And now, just as the stable clock was striking four, the great oaken door of the old Hall was thrown open with a vigorous swing that made it rattle on its hinges, and Jasper St. Aubyn came bounding out into the fresh morning air, with a foot as elastic as that of the mountain roe, singing a snatch of some quaint old ballad.

He was dressed simply in a close-fitting jacket and tight hose of dark-green cloth, without any lace or embroidery, light boots of untanned leather, and a broad-leafed hat, with a single eagle’s feather thrust carelessly through the band. He wore neither cloak nor sword, though it was a period at which gentlemen rarely went abroad without both these, their distinctive attributes; but in the broad black belt which girt his rounded waist he carried a stout wood-knife with a buckhorn hilt; and over his shoulder there swung from a leathern thong, a large wicker fishing-basket.

Nothing, indeed, could be simpler or less indicative of any particular rank or station in society than young St. Aubyn’s garb, yet it would have been a very dull and unobservant eye which should take him for aught less than a high-born and high-bred gentleman.

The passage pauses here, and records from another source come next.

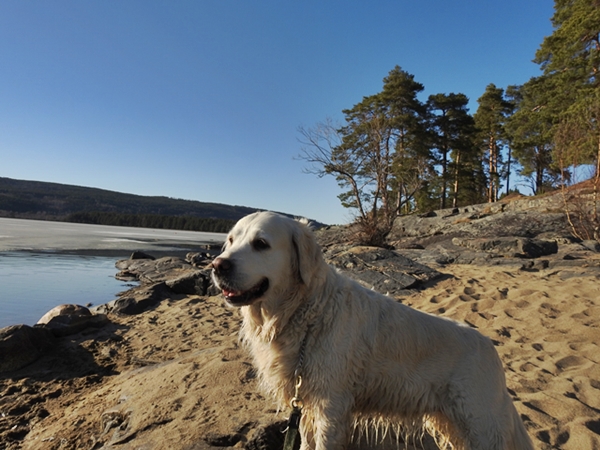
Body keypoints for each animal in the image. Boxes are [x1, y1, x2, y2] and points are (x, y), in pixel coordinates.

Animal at [212, 212, 536, 450]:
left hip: (481, 423)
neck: (305, 313)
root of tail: (490, 347)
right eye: (229, 241)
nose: (217, 265)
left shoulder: (331, 405)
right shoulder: (304, 403)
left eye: (261, 243)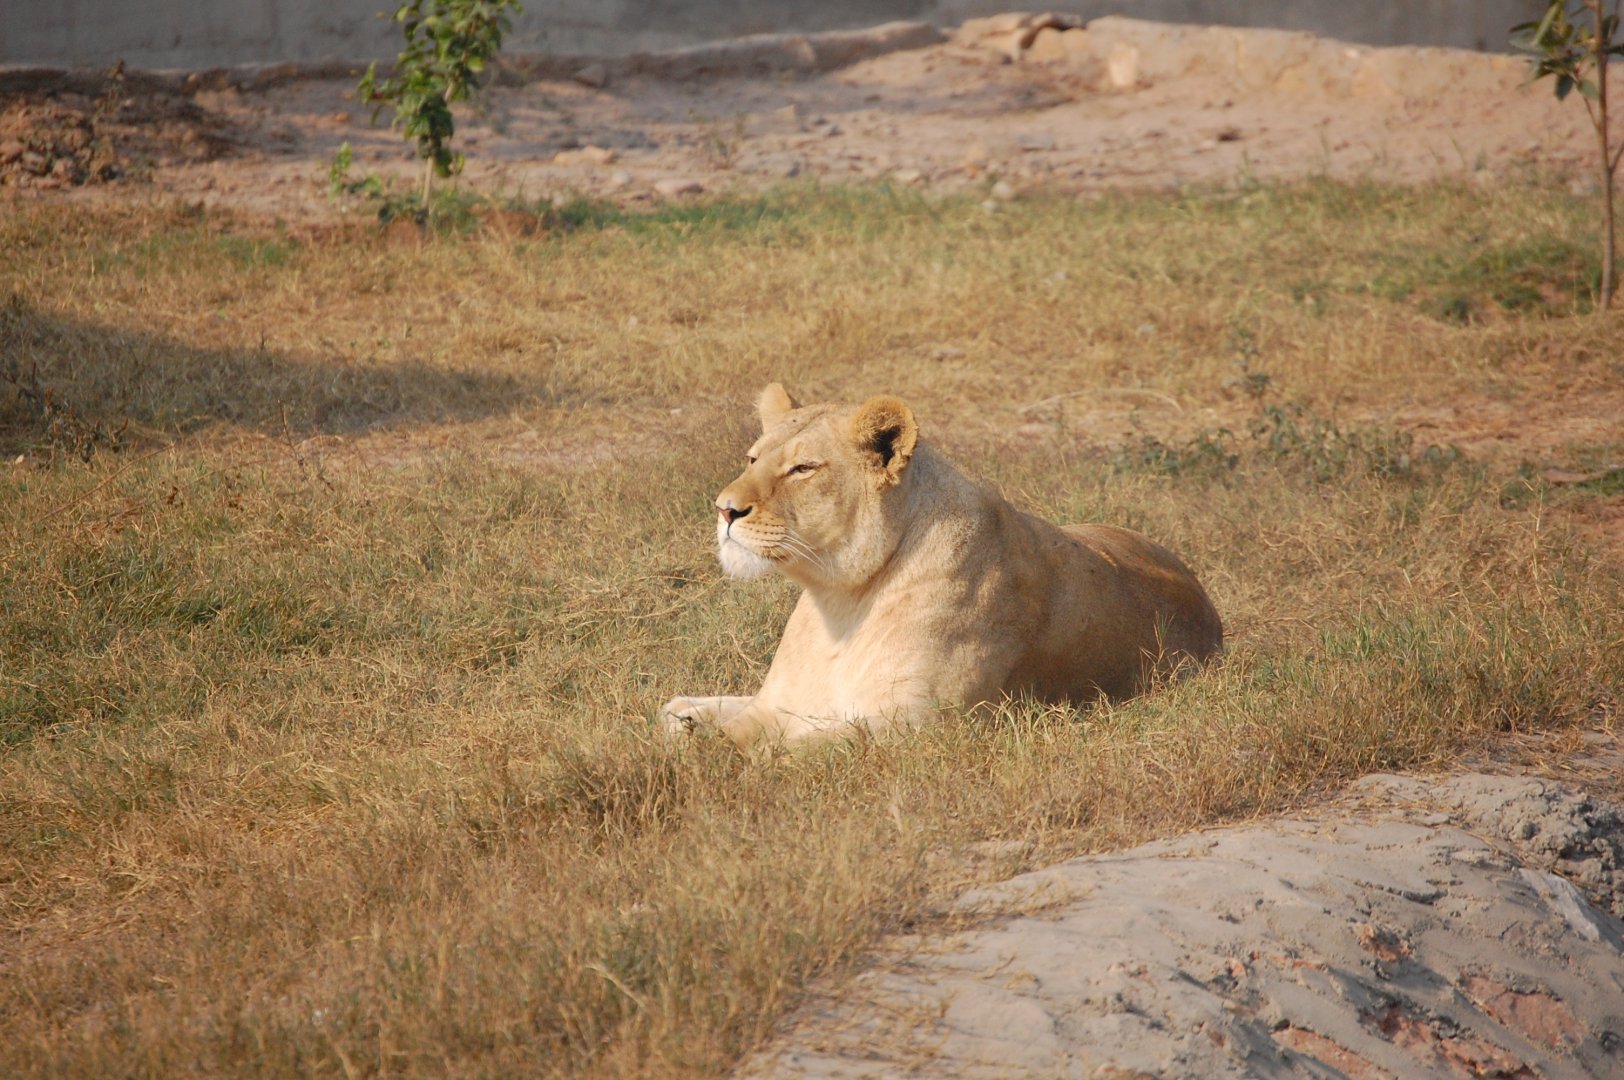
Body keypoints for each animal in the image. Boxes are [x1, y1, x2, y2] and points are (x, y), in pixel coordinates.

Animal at [660, 384, 1222, 747]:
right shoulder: (779, 699)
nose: (724, 509)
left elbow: (790, 742)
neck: (839, 601)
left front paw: (703, 746)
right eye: (752, 459)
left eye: (802, 468)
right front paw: (686, 718)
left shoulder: (928, 723)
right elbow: (738, 717)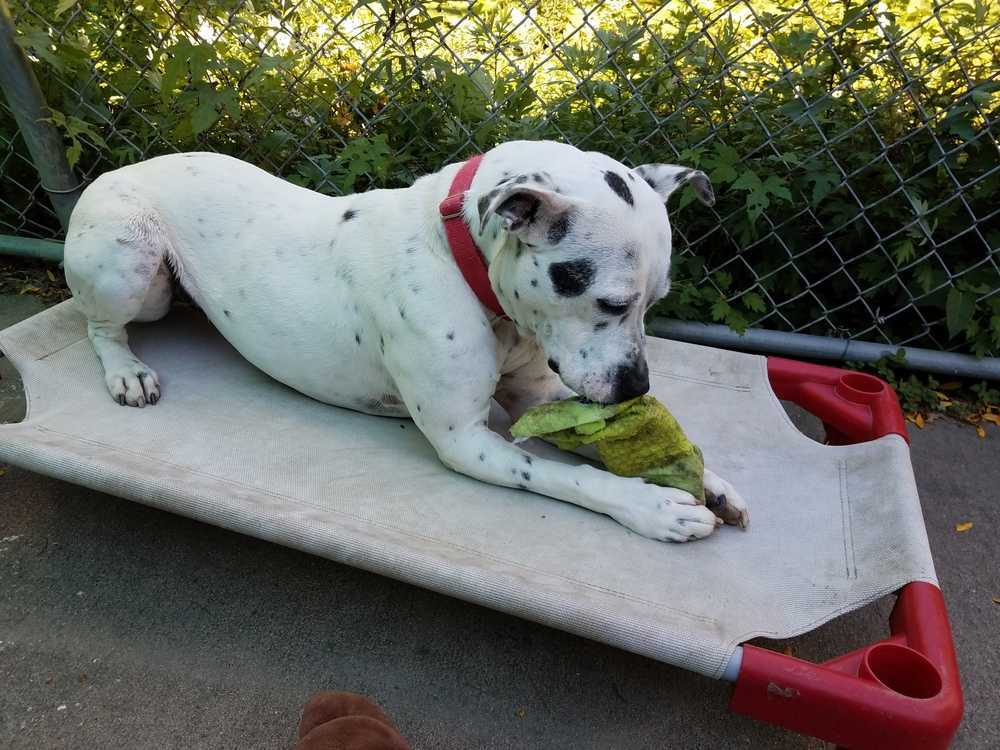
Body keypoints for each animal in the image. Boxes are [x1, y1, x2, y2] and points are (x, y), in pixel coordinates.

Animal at [62, 140, 748, 540]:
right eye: (610, 302)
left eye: (655, 303)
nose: (636, 387)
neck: (457, 253)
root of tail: (118, 168)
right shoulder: (465, 441)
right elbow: (566, 478)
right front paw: (652, 508)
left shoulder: (541, 397)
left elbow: (596, 440)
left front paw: (710, 480)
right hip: (130, 265)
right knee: (101, 325)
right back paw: (125, 370)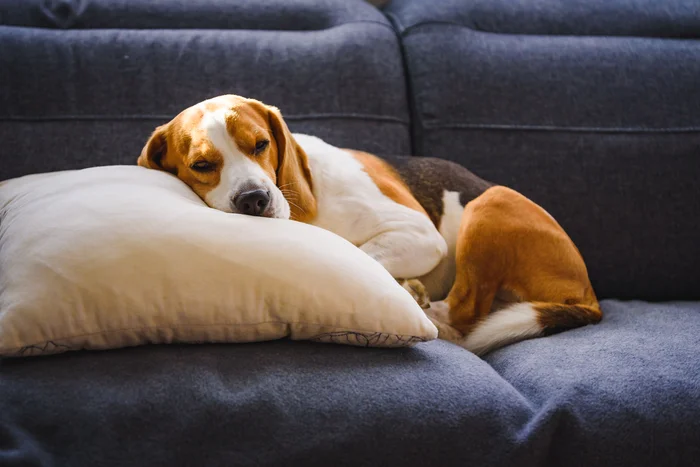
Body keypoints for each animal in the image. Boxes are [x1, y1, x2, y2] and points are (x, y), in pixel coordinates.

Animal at [138, 96, 600, 358]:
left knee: (465, 314)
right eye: (202, 165)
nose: (254, 199)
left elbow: (361, 254)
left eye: (261, 145)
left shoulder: (419, 234)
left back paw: (422, 302)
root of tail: (587, 294)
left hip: (489, 201)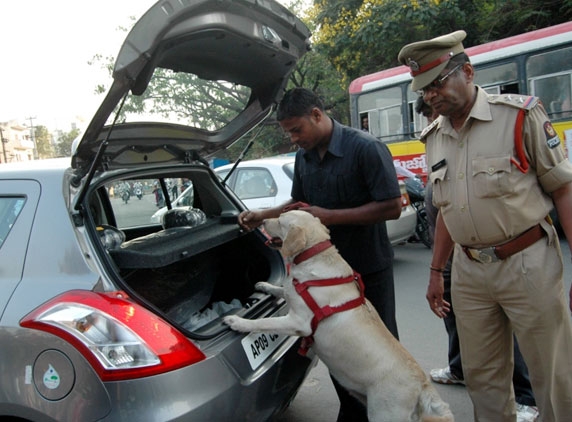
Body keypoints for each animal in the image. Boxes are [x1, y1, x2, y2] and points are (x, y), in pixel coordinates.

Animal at [223, 211, 452, 422]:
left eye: (280, 220)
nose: (262, 220)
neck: (313, 257)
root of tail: (422, 385)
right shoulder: (292, 294)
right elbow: (282, 290)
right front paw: (265, 285)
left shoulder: (299, 322)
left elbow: (266, 322)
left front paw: (239, 322)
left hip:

His fine intellectual face, his bearing erect before heaven, the graceful ease of his every motion, as he hurried down the flagged steps of the terrace, and planted his light foot on the dewy greensward, all betokened gentle birth and gentle associations.

But he thought nothing of himself, nor cared for his advantages, acquired or natural. The long and heavy salmon-rod which he carried in his right hand, in three pieces as yet unconnected, did not more clearly indicate his purpose than the quick marking glance which he cast toward the half-veiled sun and hazy sky, scanning the signs of the weather.

“It will do, it will do,” he said to himself, thinking as it were aloud, “for three or four hours at least; the sun will not shake off those vapors before eight o’clock at the earliest, and if he do come out then hot and strong, I do not know but the water is dark enough after the late rains to serve my turn awhile longer. It will blow up, too, I think, from the westward, and there will be a brisk curl on the pools. But come, I must be moving, if I would reach Darringford to breakfast.”

And as he spoke he strode out rapidly across the park toward the deep chasm of the stream, crushing a thousand aromatic perfumes from the dewy wild-flowers with his heedless foot, and thinking little of the beauties of nature, as he hastened to the scene of his loved exercise.

It was not long, accordingly, before he reached the brink of the steep rocky bank above the stream, which he proposed to fish that morning, and paused to select the best place for descending to the water’s edge.

It was, indeed, a striking and romantic scene as ever met the eye of painter or of poet. On the farther side of the gorge, scarcely a hundred yards distant, the dark limestone rocks rose sheer and precipitous from the very brink of the stream, rifted and broken into angular blocks and tall columnar masses, from the clefts of which, wherever they could find soil enough to support their scanty growth, a few stunted oaks shot out almost horizontally with their gnarled arms and dark-green foliage, and here and there the silvery bark and quivering tresses of the birch relieved the monotony of color by their gay brightness. Above, the cliffs were crowned with the beautiful purple heather, now in its very glow of summer bloom, about which were buzzing myriads of wild bees sipping their nectar from its cups of amethyst.

The hither side, though rough and steep and broken, was not in the place where Jasper stood precipitous; indeed it seemed as if at some distant period a sort of landslip had occurred, by which the fall of the rocky wall had been broken into massive fragments, and hurled down in an inclined plane into the bed of the stream, on which it had encroached with its shattered blocks and rounded boulders.